The case was settled but Weckerly reportedly did not receive money from Jones, according to her attorney.

At the time, Weckerly was also represented by Thomas Bowers, the same attorney representing Jane Doe in the latest sexual assault allegation. Back in 2014, Jones’ attorneys filed a motion for sanctions against Bowers accusing him of filing a frivolous lawsuit for Weckerly “to extort a settlement.”

Weckerly’s suit was ultimately dismissed because it was filed too late and the statute of limitations had tolled. Bowers blamed the late filing on Jones allegedly paying his client “hush money.”

“My client was intimidated into keeping quiet or else, bullied into believing she would be in trouble,” Bowers told the Judge at the time. “She was also paid money, your honor, that she did not ask for. She was also paid money to keep from going to police and not to file her lawsuit. She did what she was told.”

“The legal complaint is unsupported by facts or evidence of any kind,” Jones’ attorneys argued during the 2014 litigation. “This is nothing more than an attempt to embarrass and extort Jerry Jones. This is a shakedown by a lawyer who is a solo practitioner just trying to make a name for himself. The alleged incidents would have been more than five years old.”

Contrary to the present case, Bowers did not contest the judgment dismissing Weckerly’s case. In the latest suit, it appears that Jane Doe and Bowers are continuing to press on in hopes of reviving her claims, which are still timely.
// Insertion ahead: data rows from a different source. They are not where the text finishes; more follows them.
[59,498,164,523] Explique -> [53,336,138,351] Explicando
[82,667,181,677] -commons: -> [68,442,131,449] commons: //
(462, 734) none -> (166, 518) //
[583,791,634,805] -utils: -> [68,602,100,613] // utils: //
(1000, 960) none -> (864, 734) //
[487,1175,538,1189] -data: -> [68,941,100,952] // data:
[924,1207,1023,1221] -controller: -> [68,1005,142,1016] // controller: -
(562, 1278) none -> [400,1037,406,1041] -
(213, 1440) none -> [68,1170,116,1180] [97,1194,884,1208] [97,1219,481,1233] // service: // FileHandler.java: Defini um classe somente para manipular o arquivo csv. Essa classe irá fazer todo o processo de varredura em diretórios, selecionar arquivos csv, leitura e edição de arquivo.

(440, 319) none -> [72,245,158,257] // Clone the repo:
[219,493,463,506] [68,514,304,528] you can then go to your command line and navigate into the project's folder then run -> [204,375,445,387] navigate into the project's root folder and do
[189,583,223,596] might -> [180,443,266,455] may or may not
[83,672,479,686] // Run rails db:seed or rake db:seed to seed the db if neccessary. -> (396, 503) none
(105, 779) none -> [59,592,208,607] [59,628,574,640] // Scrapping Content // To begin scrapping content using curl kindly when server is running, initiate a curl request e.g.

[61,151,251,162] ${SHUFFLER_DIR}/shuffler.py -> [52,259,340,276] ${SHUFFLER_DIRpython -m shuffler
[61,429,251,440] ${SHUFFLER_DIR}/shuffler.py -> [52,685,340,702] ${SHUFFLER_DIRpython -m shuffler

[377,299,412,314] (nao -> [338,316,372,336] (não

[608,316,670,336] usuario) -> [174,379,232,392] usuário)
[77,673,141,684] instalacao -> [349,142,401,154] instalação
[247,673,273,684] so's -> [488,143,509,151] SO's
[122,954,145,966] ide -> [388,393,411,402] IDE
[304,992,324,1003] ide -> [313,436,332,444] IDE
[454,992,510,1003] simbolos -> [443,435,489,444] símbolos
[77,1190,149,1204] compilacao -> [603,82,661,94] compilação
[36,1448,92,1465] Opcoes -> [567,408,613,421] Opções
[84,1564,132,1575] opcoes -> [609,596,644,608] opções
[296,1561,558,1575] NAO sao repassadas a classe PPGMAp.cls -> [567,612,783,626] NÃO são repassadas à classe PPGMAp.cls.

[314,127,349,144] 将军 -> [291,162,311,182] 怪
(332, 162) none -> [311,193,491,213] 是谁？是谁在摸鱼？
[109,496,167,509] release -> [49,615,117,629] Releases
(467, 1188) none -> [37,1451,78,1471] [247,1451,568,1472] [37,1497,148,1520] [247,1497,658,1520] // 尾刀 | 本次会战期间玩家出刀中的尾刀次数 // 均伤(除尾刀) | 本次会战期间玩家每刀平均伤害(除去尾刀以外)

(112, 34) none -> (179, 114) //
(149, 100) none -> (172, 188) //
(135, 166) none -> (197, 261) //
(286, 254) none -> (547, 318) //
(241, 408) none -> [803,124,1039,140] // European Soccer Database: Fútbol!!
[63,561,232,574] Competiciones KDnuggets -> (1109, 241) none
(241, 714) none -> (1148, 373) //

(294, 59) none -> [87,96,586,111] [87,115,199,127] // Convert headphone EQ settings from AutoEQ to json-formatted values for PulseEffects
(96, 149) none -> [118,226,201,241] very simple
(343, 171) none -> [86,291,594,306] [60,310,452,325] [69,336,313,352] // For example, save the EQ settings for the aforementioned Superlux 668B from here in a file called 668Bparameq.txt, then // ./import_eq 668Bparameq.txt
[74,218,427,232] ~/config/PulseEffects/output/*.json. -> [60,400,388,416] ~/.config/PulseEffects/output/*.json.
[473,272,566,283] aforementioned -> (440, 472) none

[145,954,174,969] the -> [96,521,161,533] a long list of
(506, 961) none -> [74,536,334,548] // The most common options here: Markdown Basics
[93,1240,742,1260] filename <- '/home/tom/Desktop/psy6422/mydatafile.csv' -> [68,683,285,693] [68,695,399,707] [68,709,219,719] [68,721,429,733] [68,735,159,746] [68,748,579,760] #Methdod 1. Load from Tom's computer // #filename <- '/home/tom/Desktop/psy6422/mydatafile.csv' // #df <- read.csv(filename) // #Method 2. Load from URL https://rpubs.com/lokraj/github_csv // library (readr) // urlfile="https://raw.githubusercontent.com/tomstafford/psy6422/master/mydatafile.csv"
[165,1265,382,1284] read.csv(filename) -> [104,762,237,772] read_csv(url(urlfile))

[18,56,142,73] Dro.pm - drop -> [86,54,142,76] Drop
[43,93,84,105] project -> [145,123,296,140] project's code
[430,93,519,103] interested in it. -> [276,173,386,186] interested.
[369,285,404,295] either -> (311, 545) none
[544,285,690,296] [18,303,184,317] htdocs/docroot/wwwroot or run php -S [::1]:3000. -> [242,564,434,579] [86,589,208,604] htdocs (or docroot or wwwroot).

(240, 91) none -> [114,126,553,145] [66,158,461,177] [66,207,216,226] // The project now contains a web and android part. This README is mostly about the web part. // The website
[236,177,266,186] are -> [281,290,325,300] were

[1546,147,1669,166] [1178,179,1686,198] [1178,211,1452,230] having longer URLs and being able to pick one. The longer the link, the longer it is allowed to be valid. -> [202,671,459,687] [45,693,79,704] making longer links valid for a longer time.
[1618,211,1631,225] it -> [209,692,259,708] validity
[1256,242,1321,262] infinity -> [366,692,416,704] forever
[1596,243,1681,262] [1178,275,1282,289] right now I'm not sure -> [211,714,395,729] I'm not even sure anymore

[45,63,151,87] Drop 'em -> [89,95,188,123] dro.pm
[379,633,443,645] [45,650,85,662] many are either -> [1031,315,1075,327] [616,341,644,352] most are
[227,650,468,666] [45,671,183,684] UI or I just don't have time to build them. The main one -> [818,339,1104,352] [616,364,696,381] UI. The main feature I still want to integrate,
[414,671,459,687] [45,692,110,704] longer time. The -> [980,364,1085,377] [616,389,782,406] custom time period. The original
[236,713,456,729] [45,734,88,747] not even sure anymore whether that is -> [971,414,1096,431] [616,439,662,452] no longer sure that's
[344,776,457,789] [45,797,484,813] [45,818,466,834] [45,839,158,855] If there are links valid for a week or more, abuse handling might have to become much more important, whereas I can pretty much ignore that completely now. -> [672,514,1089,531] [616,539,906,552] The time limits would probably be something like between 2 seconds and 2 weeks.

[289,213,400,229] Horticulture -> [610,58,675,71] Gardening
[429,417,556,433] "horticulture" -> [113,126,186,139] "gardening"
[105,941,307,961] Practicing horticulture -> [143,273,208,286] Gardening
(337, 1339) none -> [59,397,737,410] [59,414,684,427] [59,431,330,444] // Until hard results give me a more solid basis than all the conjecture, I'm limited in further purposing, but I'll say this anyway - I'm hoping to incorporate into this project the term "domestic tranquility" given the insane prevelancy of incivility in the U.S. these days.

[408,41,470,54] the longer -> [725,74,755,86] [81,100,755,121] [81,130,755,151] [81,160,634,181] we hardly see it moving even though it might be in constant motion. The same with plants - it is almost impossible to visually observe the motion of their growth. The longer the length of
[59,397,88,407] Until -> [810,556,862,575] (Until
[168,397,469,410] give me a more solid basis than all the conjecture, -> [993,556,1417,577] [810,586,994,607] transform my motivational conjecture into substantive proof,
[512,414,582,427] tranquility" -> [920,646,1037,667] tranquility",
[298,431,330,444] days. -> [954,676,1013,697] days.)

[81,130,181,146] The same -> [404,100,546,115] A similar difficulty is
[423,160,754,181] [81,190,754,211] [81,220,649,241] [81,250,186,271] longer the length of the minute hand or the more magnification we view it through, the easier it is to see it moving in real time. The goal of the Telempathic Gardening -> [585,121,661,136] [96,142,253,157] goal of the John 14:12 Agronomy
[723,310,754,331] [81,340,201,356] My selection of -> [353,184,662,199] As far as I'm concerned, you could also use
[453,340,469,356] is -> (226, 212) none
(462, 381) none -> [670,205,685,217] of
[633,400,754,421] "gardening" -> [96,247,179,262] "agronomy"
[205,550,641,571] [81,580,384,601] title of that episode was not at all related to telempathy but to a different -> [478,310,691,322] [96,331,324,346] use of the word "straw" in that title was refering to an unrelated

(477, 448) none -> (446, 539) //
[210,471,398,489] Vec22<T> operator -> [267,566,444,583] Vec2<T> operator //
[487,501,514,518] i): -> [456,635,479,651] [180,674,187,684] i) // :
The Cowboys recently had to respond to another scandalous headline when it was reported that the team had paid a confidential settlement of $2.4 million dollars to four members of its cheerleading squad. The women accused former team executive Rich Dalrymple of spying on them while they were changing in the locker room in 2015. Dalrymple denied the allegations. The organization claimed it launched its own internal investigation into the matter but did not find wrongdoing. The accusations largely remained out of the press until recently. At the time news broke, Jones spoke out on the matter saying that he wanted to show the cheerleaders how seriously he took their allegations and decided it was in the best interests of the women and the fans to settle things confidentially.

Jones was trending in the headlines this past week after a bombshell report was published by ESPN claiming that Dan Snyder was compiling “dirt” on other NFL owners, including Jones. Snyder’s attorney called the allegations “categorically untrue” and part of a “well-funded, two-year misinformation campaign to coerce the sale of the team, which will continue to be unsuccessful.”

Jones denied that there was tension between the two owners, telling Shan & RJ on Audacy’s 105.3 The Fan that anyone who wanted to spy on his conversations should “get in line.”